1. The primary purpose of the LMS Collection Script is to collect Oracle installation evidence.
2. This includes making copies of relevant oracle XML files
3. This evidence is stored in a known directory hierarchy - this is known and documented and consistent across all users of LMS Collection scripts
4. We therefore know that the files in this known directory hierarchy are point in time copies of other files on the server
5. We also know that the files in this known directory hierarchy are not indicators or evidence of products being installed on the device at scan time, only at that historic point in time
6. The files in this directory hierarchy therefore cannot provide useful evidence that is not either elsewhere on the server or shouldn't exist
7. Data in this folder therefore is either duplicated or is providing a false positive that needs to be investigated.
8. Even after software has been deleted from the server, the existence of this directory hierarchy will mean that the usage will continue to be detected and reported

I understand that we can choose to exclude a known directory, but this is LMS collection data is data that FMNS should not be collecting.

This is common.

Just because you don’t see them installed does not mean from the Oracle POV that you are not receiving residual benefit. The tool is doing the right thing by highlighting this issue since the scripts used by Flexera are identical to the scripts Oracle would use in an audit.

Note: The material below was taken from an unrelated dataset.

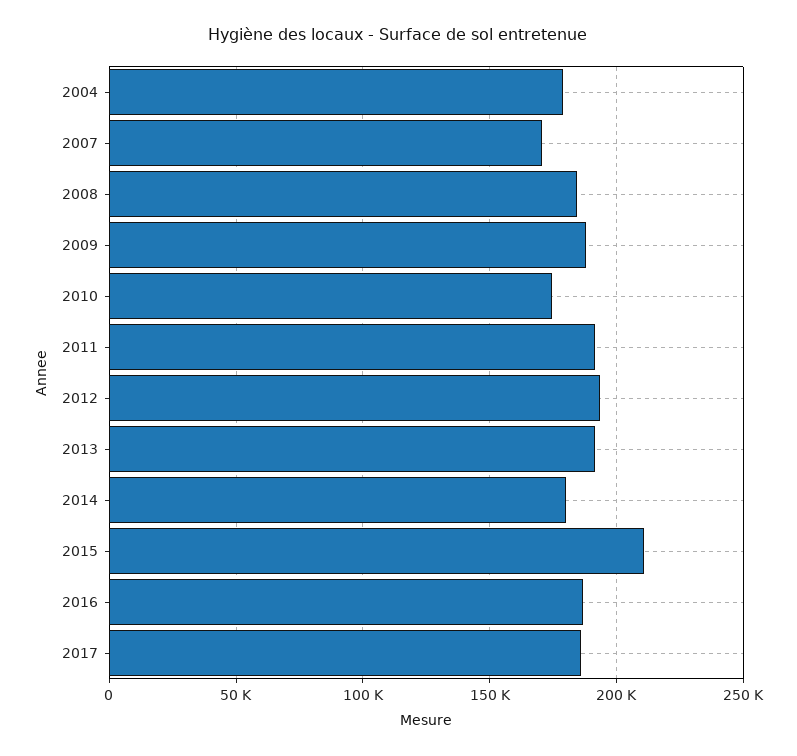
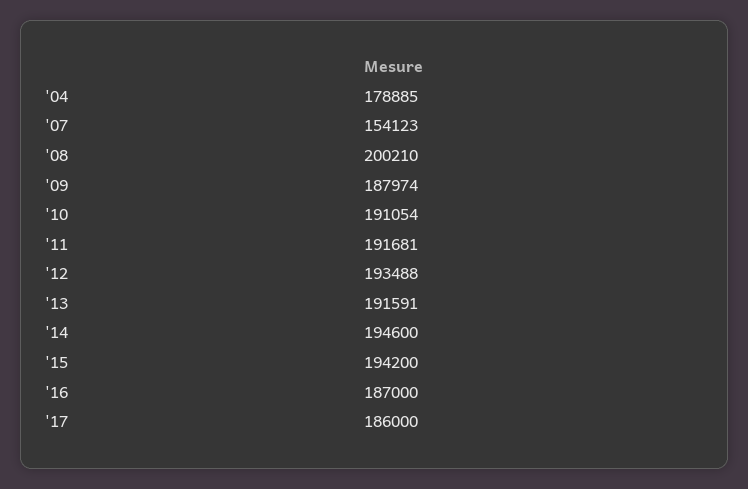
2007: 170000 -> 154123
2008: 185000 -> 200210
2010: 175000 -> 191054
2014: 180000 -> 194600
2015: 210000 -> 194200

I’m not agreeing with Oracle here but with the data you have now, you can swiftly cleanup. Note some of the options removal can bring instability for future reference.
Daniel - you misunderstand too.

Take this scenario.
2016. Run LMS Collection script. It discovers oracle db. Collection script results left on server
2017. Delete oracle db cleanly and completely
2018. Run flexera. It will find the LMS collection script results from 2016 and identify that Oracle db is installed.
Run LMS collection script. It will not identify that Oracle db is installed.

Flexera is flagging a false positive that could be avoided by identifying that the XML files are within a known folder hierarchy produced by the LMS collection script
Ok that better clarifies what you are trying to do.

I’ve seen this a few times before, that the collection output has resulted in a trigger and/or that removal of the identification in the tool was not performed. I can’t recall what was done to correct this or isolate it but you can always consume the NDI on a test system to isolate further. It may be a bug but support will need further details as I’ve described.

You could also just delete the files from the server and just save yourself a lot of time.